BEGIN
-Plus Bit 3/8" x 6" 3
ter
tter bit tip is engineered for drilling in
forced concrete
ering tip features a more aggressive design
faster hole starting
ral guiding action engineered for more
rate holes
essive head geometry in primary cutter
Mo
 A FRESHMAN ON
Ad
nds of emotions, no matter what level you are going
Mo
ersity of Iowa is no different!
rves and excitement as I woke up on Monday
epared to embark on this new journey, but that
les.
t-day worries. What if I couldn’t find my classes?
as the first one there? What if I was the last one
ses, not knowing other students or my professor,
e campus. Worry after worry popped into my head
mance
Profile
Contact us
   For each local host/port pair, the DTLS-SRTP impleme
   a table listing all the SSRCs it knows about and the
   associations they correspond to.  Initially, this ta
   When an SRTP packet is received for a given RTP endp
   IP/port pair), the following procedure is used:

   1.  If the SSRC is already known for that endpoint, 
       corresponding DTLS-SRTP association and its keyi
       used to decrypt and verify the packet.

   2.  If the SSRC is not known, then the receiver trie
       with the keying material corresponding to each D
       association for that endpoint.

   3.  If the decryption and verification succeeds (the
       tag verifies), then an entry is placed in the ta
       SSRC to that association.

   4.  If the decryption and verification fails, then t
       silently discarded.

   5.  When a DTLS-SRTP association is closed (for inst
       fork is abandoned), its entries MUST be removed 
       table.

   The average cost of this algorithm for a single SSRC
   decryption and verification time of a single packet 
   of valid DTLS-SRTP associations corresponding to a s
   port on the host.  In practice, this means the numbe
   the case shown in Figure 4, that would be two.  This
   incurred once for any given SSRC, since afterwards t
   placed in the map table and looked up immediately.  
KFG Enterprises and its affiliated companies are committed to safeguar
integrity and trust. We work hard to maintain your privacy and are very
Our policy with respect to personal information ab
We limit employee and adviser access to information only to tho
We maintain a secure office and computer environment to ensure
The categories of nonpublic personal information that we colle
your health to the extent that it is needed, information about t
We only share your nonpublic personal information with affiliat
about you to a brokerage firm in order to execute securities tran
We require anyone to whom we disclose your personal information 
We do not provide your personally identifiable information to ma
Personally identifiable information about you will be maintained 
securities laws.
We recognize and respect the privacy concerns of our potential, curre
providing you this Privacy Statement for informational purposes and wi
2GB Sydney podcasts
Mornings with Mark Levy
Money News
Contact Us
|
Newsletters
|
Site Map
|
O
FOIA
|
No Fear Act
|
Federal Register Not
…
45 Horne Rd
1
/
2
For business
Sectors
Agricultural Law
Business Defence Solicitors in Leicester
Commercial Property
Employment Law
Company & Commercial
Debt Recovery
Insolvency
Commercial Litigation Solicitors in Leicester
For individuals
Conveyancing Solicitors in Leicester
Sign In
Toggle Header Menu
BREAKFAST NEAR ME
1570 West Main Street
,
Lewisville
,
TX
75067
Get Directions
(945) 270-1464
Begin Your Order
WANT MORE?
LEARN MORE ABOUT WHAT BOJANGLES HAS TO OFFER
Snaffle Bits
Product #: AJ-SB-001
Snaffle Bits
END
## Problem
Exact retyping of all the entries is required.

## Reply to the exercise
-Plus Bit 3/8" x 6" 3
ter
tter bit tip is engineered for drilling in
forced concrete
ering tip features a more aggressive design
faster hole starting
ral guiding action engineered for more
rate holes
essive head geometry in primary cutter
Mo
 A FRESHMAN ON
Ad
nds of emotions, no matter what level you are going
Mo
ersity of Iowa is no different!
rves and excitement as I woke up on Monday
epared to embark on this new journey, but that
les.
t-day worries. What if I couldn’t find my classes?
as the first one there? What if I was the last one
ses, not knowing other students or my professor,
e campus. Worry after worry popped into my head
mance
Profile
Contact us
   For each local host/port pair, the DTLS-SRTP impleme
   a table listing all the SSRCs it knows about and the
   associations they correspond to.  Initially, this ta
   When an SRTP packet is received for a given RTP endp
   IP/port pair), the following procedure is used:

   1.  If the SSRC is already known for that endpoint, 
       corresponding DTLS-SRTP association and its keyi
       used to decrypt and verify the packet.

   2.  If the SSRC is not known, then the receiver trie
       with the keying material corresponding to each D
       association for that endpoint.

   3.  If the decryption and verification succeeds (the
       tag verifies), then an entry is placed in the ta
       SSRC to that association.

   4.  If the decryption and verification fails, then t
       silently discarded.

   5.  When a DTLS-SRTP association is closed (for inst
       fork is abandoned), its entries MUST be removed 
       table.

   The average cost of this algorithm for a single SSRC
   decryption and verification time of a single packet 
   of valid DTLS-SRTP associations corresponding to a s
   port on the host.  In practice, this means the numbe
   the case shown in Figure 4, that would be two.  This
   incurred once for any given SSRC, since afterwards t
   placed in the map table and looked up immediately.  
KFG Enterprises and its affiliated companies are committed to safeguar
integrity and trust. We work hard to maintain your privacy and are very
Our policy with respect to personal information ab
We limit employee and adviser access to information only to tho
We maintain a secure office and computer environment to ensure
The categories of nonpublic personal information that we colle
your health to the extent that it is needed, information about t
We only share your nonpublic personal information with affiliat
about you to a brokerage firm in order to execute securities tran
We require anyone to whom we disclose your personal information 
We do not provide your personally identifiable information to ma
Personally identifiable information about you will be maintained 
securities laws.
We recognize and respect the privacy concerns of our potential, curre
providing you this Privacy Statement for informational purposes and wi
2GB Sydney podcasts
Mornings with Mark Levy
Money News
Contact Us
|
Newsletters
|
Site Map
|
O
FOIA
|
No Fear Act
|
Federal Register Not
…
45 Horne Rd
1
/
2
For business
Sectors
Agricultural Law
Business Defence Solicitors in Leicester
Commercial Property
Employment Law
Company & Commercial
Debt Recovery
Insolvency
Commercial Litigation Solicitors in Leicester
For individuals
Conveyancing Solicitors in Leicester
Sign In
Toggle Header Menu
BREAKFAST NEAR ME
1570 West Main Street
,
Lewisville
,
TX
75067
Get Directions
(945) 270-1464
Begin Your Order
WANT MORE?
LEARN MORE ABOUT WHAT BOJANGLES HAS TO OFFER
Snaffle Bits
Product #: AJ-SB-001
Snaffle Bits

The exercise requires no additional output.